Рифус тихо усмехнулся. Никакая теория не заменит хорошей полевой практики, уж это девочка теперь поймёт наверняка.
— Палка неживая. Папоротник атакует только живых существ. Она, конечно, обуглится, но не рассыпется в прах. На маскировку должно хватить. Нечего тут штырькам зыркать.
Он несколькими ударами перебил стебли пары-тройки разлапистых листьев, предусмотрительно держась в отдалении и орудуя вытянутой рукой. Стебли с неприятным хлюпанием поддались, выпустив фонтан зелёного сока, и Гарт палкой подтащил листья к лодке, закрыв её наподобие шалаша. Среди гор отмерших и посеревших, почти рассыпающихся лопухов она выделялась разве что ещё живой зеленью.
— Так, с этим всё. Мёртвые листья эту посудину особо не повредят. Как руки? — он обернулся к Алби. Та поморщилась:
— Болят.
— Поболят и перестанут. Теперь за мной. След в след. Смотри под ноги внимательно, если я останавливаюсь, замираешь как истукан. Ничего не трогаешь! Нам надо пройти буквально полчаса.
— А... куда?..
— Тьфу на тебя. То слова не вытянешь, то трещишь без умолку. Увидишь. Всё, давай руку и за мной.
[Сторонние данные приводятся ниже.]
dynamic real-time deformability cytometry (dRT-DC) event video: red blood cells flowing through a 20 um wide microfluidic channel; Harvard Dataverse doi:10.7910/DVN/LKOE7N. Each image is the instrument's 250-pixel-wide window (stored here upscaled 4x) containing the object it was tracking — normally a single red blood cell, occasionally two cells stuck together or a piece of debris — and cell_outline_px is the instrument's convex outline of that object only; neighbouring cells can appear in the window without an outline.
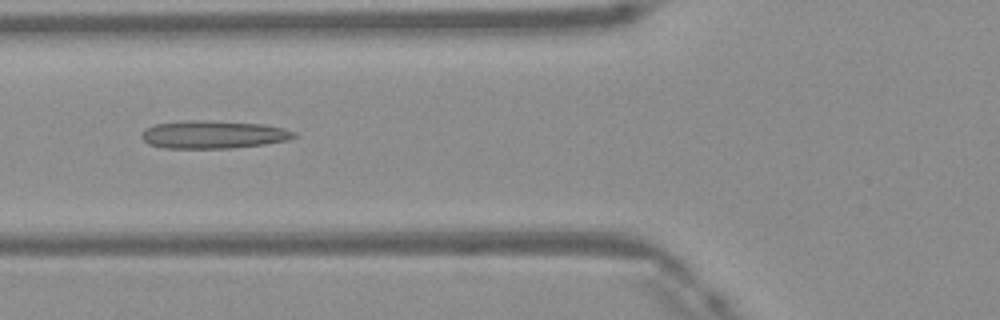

Он схватил правой рукой её кисть, по обыкновению сжав до белых пятен, в левую взял пистолет. Алби шмыгнула носом как можно тише. Здесь она целиком и полностью во власти этого человека, только от него зависит, как долго Алби Мирр ещё проживёт на этом свете. У неё уже даже не получалось его ненавидеть, всё, что происходило с ней в Ойкумене, оказалось смыто каскадом новых впечатлений и осознания, что теперь... господи, неужели она и впрямь допускает эту мысль... теперь им придётся быть заодно. Чтобы выжить.
Она осторожно наступала на его следы, вдавленные в пушистый красноватый мох, пружинящий при каждом их шаге. Мох покрывали странные, жирно поблескивающие цветы с длинными дрожащими усиками. Алби могла поклясться, что видела, как один из этих цветов вдруг резко вытянулся вверх и... честное слово, он поймал пролетавшую мимо муху. Створки захлопнулись, усики втянулись, и бледно-жёлтый цветок вернулся на своё место на мшистом ковре.
С деревьев, что закрывали небо, свешивались обвитые лентами мха лианы в руку толщиной, пышные заросли кустарника с причудливыми листьями иногда шевелились при полном отсутствии ветра, словно высматривая что-то, кое-где попадались лужицы воды, которые Рифус обходил за несколько метров. Он шёл небыстро, чтобы Алби поспевала, но уверенно. Шёл в какое-то одному ему известное место. Их провожал шелест влажного, душного, бурлящего неведомой жизнью леса, наблюдавшего за парочкой сумасшедших двуногих, которые сунулись в заповедные дебри.